## What is being asked
According to the biography of James V. Kern, which studio signed him as a director in 1942?

## Extract to read

- Publicity photo of James V. Kern
- Born: September 22, 1909 New York City, New York, U.S.
- Died: November 9, 1966 (aged 57) Encino, California, U.S.
- Occupations: Actor, singer, songwriter, screenwriter, director
- Years active: 1929–1966
- Spouse: Ethel Lawrence

= James V. Kern =

American actor (1909–1966)

James V. Kern (September 22, 1909, New York City, New York – November 9, 1966, Encino, California) was an American singer, songwriter, and actor (with the Yacht Club Boys), and became a screenwriter and director.

He studied for six years at the Fordham Law School before opening his own practice, which lasted for two years. He sang with the George Olsen Trio, and appeared with the Olsen orchestra in the musical Good News.

==The Yacht Club Boys==
From 1929 to 1939, as Jimmie Kern, he sang with and wrote for the Yacht Club Boys musical-comedy quartet, which was extremely successful. The group appeared on stage in America and abroad, on radio, on recordings, and in motion pictures. Syndicated columnist Paul Harrison observed: "The Yacht Club Boys have a way of popping up almost anywhere. Leave them on Broadway with their name in lights, go to London, and you'll likely find them chanting their topical ditties in the Café de Paris. Or go to Miami and you'll run smack into them in the lobby of the Fleetwood. You see them on trains; you stand in line with them at the mutuel windows at Santa Anita; you find them playing bridge at Saratoga. Drive out in the middle of the desert and turn on your radio -- the Yacht Club Boys again."

The quartet disbanded in May 1939. Jimmie Kern was the first to leave, becoming a screenwriter for RKO Radio Pictures.

==Director==
Warner Bros. signed him as a director in 1942. He made both major and minor features through 1951. (His only screen credit thereafter, Lum and Abner Abroad (1955), was really three half-hour television episodes filmed in Yugoslavia, and combined into a feature film.)

After Kern moved to television he directed hundreds of series episodes, and was one of the house directors on I Love Lucy in the 1950s. He directed My Three Sons for most of two seasons in the 1960s.

Although Kern had composed dozens of songs for the Yacht Club Boys, he didn't become a member of ASCAP until 1955. His popular-song compositions include "Easy Street," "Lover, Lover," "Little Red Fox," and "Shut the Door." He was married to Ethel Lawrence, formerly of "George White's Scandals". When he died suddenly of a heart attack in 1966 at age 57, several episodes of My Three Sons remained only partially completed for the 1966–67 season; they were completed by director James Sheldon.

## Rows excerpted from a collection
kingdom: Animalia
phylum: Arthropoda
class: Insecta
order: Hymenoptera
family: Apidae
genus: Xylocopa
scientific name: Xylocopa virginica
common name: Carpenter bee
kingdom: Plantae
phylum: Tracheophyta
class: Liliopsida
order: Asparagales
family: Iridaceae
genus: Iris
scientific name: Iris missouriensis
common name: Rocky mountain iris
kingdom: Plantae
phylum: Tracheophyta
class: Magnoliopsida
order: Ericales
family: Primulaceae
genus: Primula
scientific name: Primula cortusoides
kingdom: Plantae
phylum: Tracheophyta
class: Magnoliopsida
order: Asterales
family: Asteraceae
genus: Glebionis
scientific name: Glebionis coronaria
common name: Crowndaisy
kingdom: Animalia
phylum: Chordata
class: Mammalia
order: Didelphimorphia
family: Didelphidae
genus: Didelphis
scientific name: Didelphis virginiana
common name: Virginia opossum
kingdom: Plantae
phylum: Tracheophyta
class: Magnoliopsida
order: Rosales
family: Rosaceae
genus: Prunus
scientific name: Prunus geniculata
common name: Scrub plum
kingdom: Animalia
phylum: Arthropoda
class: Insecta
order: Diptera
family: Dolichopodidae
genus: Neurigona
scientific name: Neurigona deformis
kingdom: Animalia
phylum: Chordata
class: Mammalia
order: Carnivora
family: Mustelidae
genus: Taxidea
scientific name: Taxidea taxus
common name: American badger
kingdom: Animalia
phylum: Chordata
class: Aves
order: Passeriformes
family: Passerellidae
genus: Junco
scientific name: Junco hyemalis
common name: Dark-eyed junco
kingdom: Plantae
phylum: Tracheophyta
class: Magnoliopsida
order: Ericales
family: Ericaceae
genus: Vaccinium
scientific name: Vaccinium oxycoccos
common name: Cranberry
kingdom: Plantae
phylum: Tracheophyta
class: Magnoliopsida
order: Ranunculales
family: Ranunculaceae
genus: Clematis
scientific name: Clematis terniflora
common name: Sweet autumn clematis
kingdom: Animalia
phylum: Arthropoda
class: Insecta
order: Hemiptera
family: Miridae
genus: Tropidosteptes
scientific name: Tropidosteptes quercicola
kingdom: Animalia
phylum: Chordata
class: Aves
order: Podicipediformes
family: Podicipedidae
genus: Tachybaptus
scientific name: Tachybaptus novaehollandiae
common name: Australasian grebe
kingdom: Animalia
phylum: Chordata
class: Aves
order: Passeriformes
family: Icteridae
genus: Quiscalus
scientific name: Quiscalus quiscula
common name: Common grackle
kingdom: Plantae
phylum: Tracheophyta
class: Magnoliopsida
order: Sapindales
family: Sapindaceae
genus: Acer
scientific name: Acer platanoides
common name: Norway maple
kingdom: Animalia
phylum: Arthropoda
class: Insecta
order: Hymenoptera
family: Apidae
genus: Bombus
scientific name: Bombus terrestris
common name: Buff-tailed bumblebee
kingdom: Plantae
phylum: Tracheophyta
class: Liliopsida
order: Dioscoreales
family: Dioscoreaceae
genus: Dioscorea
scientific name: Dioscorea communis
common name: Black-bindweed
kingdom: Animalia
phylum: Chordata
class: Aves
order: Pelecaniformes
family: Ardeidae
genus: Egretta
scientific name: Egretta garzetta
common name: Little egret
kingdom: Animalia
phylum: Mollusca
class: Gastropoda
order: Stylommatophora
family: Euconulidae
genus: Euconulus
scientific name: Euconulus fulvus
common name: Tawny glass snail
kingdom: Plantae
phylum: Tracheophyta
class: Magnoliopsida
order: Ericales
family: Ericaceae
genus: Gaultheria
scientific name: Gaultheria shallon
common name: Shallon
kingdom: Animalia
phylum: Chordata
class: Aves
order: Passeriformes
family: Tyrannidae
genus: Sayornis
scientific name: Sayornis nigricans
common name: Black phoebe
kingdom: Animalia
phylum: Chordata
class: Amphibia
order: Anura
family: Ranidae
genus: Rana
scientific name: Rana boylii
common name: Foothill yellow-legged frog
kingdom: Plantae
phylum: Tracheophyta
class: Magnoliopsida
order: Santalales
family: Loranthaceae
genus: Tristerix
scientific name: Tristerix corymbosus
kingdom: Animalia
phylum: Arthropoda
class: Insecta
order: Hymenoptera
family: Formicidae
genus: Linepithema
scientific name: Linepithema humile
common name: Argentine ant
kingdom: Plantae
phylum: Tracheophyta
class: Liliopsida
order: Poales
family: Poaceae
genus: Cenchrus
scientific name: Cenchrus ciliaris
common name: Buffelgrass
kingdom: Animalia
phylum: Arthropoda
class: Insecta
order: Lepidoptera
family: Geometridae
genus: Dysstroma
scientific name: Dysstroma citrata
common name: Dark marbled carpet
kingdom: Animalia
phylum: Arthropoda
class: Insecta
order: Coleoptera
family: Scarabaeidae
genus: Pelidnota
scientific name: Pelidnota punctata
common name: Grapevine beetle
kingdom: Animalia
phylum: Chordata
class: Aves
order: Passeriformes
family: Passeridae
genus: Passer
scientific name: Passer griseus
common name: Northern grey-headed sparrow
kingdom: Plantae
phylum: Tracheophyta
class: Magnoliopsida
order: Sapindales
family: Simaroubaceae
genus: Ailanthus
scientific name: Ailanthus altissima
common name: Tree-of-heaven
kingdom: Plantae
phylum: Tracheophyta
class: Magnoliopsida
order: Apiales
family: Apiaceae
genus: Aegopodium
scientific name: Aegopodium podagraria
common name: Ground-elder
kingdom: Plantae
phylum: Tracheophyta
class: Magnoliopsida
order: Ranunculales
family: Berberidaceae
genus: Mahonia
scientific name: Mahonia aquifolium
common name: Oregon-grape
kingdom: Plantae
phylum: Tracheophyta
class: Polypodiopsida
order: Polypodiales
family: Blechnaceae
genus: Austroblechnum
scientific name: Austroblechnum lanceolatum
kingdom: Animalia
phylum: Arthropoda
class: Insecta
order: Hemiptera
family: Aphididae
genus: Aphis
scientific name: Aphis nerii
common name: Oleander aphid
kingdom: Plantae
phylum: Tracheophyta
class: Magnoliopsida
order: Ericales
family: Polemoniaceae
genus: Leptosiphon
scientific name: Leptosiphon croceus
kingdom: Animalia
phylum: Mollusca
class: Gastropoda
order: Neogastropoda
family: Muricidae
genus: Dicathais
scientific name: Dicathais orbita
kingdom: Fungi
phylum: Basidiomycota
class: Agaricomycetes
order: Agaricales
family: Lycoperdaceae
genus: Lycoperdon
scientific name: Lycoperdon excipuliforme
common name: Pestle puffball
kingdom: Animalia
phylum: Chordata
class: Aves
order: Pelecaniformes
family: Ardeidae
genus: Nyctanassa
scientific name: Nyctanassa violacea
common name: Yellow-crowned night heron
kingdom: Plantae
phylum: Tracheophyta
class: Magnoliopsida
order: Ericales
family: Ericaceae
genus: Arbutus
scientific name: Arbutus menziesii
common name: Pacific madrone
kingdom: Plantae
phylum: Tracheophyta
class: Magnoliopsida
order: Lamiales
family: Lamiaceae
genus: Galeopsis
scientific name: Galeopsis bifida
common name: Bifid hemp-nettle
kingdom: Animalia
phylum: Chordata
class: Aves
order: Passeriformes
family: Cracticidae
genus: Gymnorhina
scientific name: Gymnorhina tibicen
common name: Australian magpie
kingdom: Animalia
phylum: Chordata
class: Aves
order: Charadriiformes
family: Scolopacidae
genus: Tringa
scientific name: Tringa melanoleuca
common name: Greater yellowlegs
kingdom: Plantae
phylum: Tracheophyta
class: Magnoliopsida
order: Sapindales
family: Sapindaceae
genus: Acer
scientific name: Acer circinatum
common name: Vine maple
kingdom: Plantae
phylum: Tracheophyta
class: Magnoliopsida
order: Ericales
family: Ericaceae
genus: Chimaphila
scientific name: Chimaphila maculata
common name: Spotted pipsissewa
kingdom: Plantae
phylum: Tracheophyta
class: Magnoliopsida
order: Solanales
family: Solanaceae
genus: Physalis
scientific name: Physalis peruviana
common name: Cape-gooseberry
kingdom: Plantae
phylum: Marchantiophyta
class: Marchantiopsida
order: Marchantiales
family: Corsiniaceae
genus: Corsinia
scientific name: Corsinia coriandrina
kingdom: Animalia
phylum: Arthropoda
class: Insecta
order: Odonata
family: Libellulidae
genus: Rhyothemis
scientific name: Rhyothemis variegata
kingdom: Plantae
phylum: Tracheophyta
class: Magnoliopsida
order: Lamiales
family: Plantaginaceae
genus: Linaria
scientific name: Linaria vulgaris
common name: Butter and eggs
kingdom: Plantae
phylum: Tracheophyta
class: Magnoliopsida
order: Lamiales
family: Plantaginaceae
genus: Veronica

## Exercise output
Warner Bros.